◆ PROMPT 1 ◆
In the post on ISO-2022-JP-2 and UNICODE, why does the writer call the argument about existing terminals specious?
◆ PROMPT 2 ◆
Reproduce the stretch of the post from "I still fail" through "view ISO-2022-JP-2 anyway.".

Masataka Ohta writes:
I'm afraid that one of his proposal, ISO-10646-UTF7, is effectively of new
CTE rather than a new charset.
It does look that way, although I believe it would fit into other text
content types; in particular text/enriched; much better than a CTE-based
solution would.
Of course, because of Han unification, UNICODE is not a charset of MIME.
Of course, because of Masataka's continued objection to UNICODE, no one
has been game to register it as a MIME charset. :-)
I note here that Masataka's proposal for ISO-2022-JP-2 demonstrates what
we've been arguing all along: it is not enough to just have a character
encoding. There also needs to be some form of markup to distinguish
different usages of the same character encoding. ISO-2022-JP-2 uses
escape sequences to do markup, whereas a UNICODE version of text/enriched
would use <...> tags. The main difference I can see is that ISO-2022-JP-2
requires the use of markup, even when the whole message is in the same
language, but UNICODE can get away without markup for 99% of messages,
letting local conventions set the default language.
I still fail to see why Masataka objects to UNICODE since his own proposal has
to jump through the same markup hoops. The only advantage of ISO-2022-JP-2
that I can see is that it will work on existing terminals without special
software in some communities. A specious argument at best, since the rest
of the world does need special software to view ISO-2022-JP-2 anyway.
UNICODE has the advantage that if a message gets corrupted and the markup
is lost, there is still a reasonable character that can be displayed, which
is close enough not to cause the sky to fall in on the reader. Such corruption
could easily happen when a message is quoted. What happens with ISO-2022-JP-2?
People have tried time and again to add markup to UNICODE to satisfy Masataka
(e.g. language tags), but it just doesn't seem to satisfy him. *sigh*
Cheers,
Rhys.

◆ DATA UNDER STUDY ◆
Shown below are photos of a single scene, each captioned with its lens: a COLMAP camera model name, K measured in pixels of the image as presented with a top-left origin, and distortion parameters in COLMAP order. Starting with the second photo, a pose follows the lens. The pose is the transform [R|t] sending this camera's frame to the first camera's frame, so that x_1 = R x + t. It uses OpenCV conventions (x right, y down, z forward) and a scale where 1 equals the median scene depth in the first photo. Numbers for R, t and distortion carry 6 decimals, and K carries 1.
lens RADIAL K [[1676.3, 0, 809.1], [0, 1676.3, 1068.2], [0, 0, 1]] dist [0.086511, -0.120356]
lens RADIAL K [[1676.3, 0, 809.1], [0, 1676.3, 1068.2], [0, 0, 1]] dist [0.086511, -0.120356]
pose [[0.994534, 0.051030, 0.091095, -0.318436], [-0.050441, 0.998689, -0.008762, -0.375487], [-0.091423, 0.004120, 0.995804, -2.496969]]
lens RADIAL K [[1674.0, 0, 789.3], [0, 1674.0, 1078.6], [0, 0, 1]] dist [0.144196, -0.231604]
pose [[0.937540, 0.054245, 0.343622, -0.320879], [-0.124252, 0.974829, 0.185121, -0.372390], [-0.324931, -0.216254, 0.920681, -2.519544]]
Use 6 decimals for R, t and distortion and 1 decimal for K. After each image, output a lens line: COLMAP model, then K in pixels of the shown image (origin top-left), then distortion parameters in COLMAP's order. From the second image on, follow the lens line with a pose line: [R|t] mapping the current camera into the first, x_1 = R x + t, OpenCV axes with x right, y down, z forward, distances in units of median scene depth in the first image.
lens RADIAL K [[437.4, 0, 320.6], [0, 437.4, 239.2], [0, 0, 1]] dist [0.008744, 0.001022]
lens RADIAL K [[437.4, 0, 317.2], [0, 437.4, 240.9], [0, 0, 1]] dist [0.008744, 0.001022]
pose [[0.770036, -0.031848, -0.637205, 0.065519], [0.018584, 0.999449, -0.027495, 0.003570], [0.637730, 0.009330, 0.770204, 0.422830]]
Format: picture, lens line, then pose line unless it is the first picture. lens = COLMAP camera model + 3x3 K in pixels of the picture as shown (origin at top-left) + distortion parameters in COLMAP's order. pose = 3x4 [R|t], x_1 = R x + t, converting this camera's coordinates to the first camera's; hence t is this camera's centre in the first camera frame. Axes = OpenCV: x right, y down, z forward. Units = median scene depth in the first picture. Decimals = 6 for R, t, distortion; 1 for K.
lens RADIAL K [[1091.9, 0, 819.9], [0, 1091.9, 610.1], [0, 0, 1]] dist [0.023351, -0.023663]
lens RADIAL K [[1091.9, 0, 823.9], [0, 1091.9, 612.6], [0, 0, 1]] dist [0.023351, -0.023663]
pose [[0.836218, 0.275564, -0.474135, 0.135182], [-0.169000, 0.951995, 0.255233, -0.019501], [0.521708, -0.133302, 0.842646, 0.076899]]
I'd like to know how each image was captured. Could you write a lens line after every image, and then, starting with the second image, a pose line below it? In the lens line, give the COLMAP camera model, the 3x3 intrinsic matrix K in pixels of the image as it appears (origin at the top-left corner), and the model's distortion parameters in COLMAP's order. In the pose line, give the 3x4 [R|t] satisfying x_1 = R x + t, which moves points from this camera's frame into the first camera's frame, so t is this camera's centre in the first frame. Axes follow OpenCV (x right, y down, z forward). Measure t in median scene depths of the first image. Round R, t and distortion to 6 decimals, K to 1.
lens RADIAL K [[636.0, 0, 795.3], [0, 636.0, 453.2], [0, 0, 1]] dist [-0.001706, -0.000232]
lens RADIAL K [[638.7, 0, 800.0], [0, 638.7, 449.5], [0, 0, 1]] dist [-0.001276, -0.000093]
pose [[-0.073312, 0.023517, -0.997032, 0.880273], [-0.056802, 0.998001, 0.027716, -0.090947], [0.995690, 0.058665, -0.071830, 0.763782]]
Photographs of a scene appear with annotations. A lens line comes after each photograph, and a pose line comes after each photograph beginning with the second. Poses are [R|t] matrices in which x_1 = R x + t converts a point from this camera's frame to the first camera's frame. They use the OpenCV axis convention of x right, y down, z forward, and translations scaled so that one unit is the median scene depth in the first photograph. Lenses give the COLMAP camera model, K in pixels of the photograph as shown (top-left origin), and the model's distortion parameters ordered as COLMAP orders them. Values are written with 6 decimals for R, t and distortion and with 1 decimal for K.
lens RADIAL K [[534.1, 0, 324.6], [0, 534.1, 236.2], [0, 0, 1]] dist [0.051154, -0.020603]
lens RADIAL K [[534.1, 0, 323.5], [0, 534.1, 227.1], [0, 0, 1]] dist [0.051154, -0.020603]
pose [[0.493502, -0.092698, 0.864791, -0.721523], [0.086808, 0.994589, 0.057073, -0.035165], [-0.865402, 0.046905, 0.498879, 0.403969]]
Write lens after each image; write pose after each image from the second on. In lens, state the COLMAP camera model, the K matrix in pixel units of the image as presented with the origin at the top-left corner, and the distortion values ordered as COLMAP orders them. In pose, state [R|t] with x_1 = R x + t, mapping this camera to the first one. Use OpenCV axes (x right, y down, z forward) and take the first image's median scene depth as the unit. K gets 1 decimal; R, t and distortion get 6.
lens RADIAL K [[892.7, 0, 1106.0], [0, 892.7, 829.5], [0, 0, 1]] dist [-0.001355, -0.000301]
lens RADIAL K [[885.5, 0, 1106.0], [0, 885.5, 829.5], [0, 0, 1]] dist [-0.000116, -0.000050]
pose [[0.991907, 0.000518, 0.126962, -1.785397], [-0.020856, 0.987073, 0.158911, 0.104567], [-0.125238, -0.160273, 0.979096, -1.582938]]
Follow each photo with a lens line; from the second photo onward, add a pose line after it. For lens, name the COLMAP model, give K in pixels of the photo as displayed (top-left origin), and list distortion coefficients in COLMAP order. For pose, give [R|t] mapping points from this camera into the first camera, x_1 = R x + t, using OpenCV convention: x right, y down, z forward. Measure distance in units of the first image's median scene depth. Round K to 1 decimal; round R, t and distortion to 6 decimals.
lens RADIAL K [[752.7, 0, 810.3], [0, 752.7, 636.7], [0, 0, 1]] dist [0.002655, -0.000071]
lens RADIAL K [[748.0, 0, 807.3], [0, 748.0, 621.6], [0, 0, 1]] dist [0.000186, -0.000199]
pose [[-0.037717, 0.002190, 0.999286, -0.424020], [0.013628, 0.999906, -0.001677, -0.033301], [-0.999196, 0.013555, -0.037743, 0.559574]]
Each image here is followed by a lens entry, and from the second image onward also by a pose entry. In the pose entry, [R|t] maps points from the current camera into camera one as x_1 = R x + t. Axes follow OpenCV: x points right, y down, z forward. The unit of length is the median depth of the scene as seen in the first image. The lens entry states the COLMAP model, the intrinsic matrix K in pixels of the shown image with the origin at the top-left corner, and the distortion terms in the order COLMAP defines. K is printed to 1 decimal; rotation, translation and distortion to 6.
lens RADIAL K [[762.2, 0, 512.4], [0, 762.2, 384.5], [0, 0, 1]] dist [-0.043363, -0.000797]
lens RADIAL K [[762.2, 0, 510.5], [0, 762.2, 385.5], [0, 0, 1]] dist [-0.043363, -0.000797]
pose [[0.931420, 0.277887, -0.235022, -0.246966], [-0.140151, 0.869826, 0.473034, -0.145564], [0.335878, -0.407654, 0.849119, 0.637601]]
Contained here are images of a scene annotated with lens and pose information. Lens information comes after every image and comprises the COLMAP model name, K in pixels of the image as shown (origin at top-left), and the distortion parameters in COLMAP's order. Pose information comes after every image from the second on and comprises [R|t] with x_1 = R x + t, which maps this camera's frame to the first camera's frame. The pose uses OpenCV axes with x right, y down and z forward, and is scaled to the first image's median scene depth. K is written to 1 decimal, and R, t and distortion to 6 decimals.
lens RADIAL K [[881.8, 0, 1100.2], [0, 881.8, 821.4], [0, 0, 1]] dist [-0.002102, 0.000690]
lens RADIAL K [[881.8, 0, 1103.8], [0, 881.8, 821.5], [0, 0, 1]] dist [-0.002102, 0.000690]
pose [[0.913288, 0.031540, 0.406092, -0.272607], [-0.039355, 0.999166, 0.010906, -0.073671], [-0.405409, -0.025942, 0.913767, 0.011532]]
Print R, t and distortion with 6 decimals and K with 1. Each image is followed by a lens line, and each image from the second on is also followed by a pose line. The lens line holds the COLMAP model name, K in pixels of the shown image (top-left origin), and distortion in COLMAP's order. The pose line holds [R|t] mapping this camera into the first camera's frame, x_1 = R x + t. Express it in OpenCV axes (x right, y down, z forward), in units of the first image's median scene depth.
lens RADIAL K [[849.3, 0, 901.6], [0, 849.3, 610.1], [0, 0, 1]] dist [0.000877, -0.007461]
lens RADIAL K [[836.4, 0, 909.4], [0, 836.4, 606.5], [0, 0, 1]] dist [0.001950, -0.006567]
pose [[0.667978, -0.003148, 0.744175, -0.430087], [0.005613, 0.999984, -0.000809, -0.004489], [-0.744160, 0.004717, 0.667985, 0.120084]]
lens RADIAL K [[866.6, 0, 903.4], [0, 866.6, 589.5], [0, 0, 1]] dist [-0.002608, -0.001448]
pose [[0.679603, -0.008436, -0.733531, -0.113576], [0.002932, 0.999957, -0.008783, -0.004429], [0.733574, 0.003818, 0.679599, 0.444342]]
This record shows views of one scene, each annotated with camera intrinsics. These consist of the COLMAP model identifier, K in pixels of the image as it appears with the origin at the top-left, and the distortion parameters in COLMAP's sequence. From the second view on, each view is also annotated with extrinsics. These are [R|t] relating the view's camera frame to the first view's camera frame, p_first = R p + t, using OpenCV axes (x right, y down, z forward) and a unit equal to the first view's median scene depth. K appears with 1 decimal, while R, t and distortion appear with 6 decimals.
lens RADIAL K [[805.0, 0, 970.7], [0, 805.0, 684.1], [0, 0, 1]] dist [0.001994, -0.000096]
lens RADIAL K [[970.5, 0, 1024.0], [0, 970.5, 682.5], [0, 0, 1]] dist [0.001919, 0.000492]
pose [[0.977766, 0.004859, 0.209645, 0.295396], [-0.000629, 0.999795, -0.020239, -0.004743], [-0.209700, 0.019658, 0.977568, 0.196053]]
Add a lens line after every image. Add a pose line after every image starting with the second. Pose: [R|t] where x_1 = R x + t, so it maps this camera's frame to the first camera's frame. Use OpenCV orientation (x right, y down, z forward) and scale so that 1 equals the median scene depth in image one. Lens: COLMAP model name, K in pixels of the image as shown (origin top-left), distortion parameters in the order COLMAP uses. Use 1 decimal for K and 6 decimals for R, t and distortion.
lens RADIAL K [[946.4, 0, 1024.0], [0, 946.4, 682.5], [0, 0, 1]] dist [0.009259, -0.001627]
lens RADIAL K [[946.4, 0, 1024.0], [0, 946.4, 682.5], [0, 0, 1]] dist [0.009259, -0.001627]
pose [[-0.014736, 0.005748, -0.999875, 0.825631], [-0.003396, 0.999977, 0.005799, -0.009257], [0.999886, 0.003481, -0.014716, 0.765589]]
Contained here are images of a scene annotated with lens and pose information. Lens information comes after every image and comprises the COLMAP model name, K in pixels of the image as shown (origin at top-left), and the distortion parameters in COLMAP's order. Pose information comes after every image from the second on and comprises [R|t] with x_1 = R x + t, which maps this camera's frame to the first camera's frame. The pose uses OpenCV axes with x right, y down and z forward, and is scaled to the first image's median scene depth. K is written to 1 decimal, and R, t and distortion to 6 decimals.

◆ ANSWER 1 ◆
ISO-2022-JP-2 works on existing terminals without special software only in some communities. The rest of the world still needs special software to view it anyway.

◆ ANSWER 2 ◆
I still fail to see why Masataka objects to UNICODE since his own proposal has
to jump through the same markup hoops. The only advantage of ISO-2022-JP-2
that I can see is that it will work on existing terminals without special
software in some communities. A specious argument at best, since the rest
of the world does need special software to view ISO-2022-JP-2 anyway.